▶ [PROBLEM REQUIREMENTS] Among the entries below, find the lines holding "right" and copy them.

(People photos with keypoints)
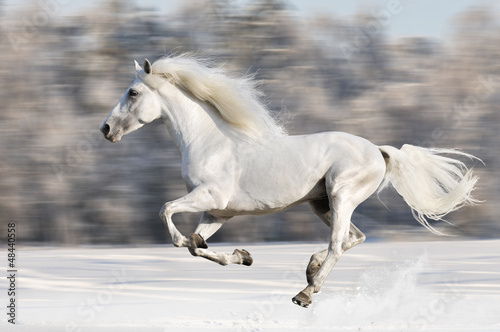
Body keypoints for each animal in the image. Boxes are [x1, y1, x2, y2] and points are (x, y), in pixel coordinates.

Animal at [100, 55, 480, 308]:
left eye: (133, 93)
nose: (105, 129)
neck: (209, 141)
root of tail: (378, 151)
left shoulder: (209, 197)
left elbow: (168, 214)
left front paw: (193, 242)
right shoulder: (218, 212)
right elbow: (197, 246)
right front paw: (242, 256)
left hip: (341, 196)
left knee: (339, 244)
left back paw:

▶ [WRITTEN REPLY]
right shoulder: (218, 212)
right elbow: (197, 246)
right front paw: (242, 256)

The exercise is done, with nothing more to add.